A new year. A new approach to programming.
Folks: It is 2012 (well over here it is)—and it is time to refresh and renew the Art of Programming a little.
In some ways, programming is quite far advanced as of today—yet in some other ways it pretty curiously lags behind. Here are some examples:
- Error reporting, repairment and, finally, solving is an awkward process in very many systems. Errors are lost in obscure logs (or in no log at all). Continuing a program that was halted due to an error is not possible in typically used languages.
- Migrating programs from one machine to another is usually cumbersome.
- Influencing or augmenting a program while it runs is typically difficult or impossible.
- Combining two programs into a larger one is strangely complicated and often causes a lot of errors.
- The processes of programming, running a program, writing test cases and solving the test cases are separated from each other and incur a lot of duplicate work.
New Programming aims to introduce a number of new concepts into well-known programming languages that solve those problems.
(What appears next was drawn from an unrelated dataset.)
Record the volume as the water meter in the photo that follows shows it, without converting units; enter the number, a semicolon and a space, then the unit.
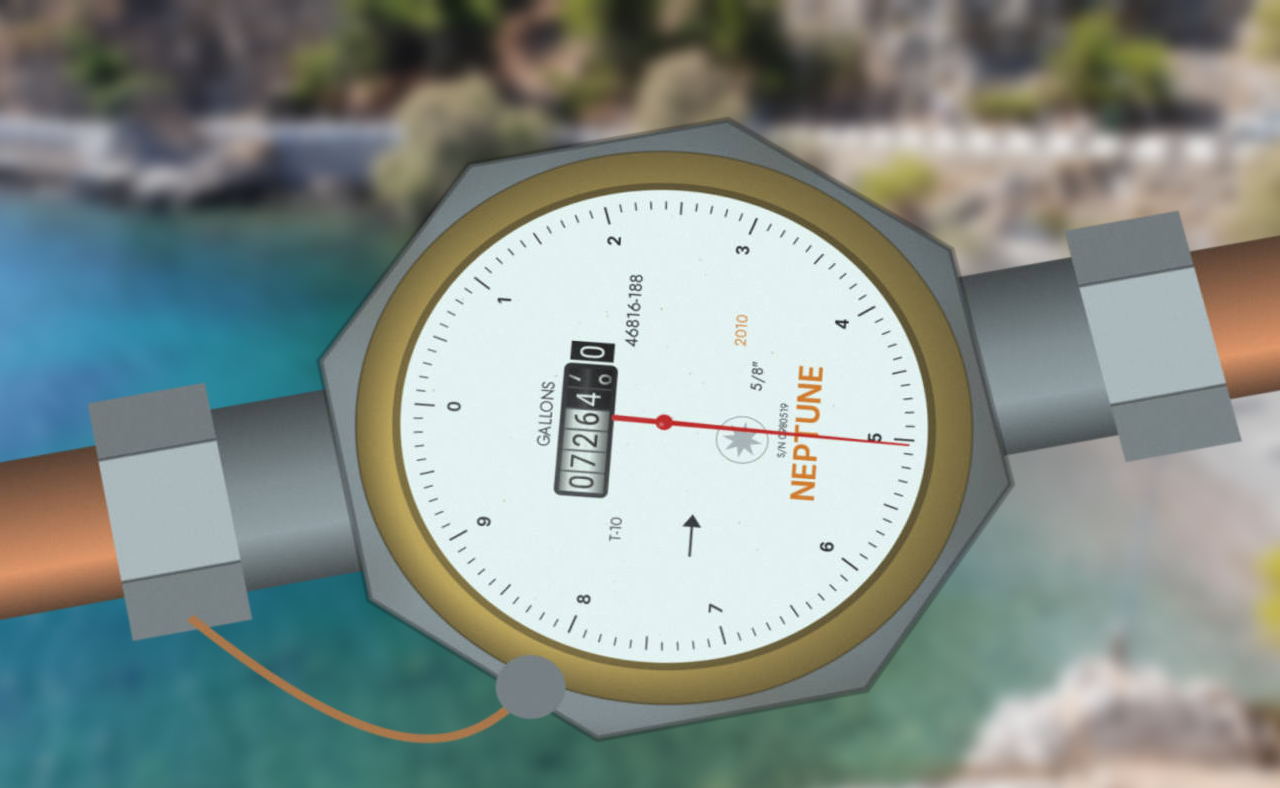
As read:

Establish new standards in important areas.
Because there is more—than what we have today. We can build new standard services right into the runtimes and thus greatly simplify our day-to-day programming jobs.
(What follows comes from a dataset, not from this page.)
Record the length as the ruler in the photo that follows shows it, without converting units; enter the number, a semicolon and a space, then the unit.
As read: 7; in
The quality of these ideas is, in a funny irony, probably the very reason why they have not been introduced before—at least not practically (large-scale).
People, strangely, did not want to make their lives too easy.
Because if their lives were too easy—then they might not "have work" anymore. And since they had this weird idea of "work" as a necessary component in their lives (God only knows why they thought that!), they were afraid to let go of their burden.
But now is the time to shed that burden. Let us make programming a natural, flowing task again. We want to be programming—yet not: "working".
Not 'working' in the tedious sense anyway.
So let's get started with those improvements, shall we?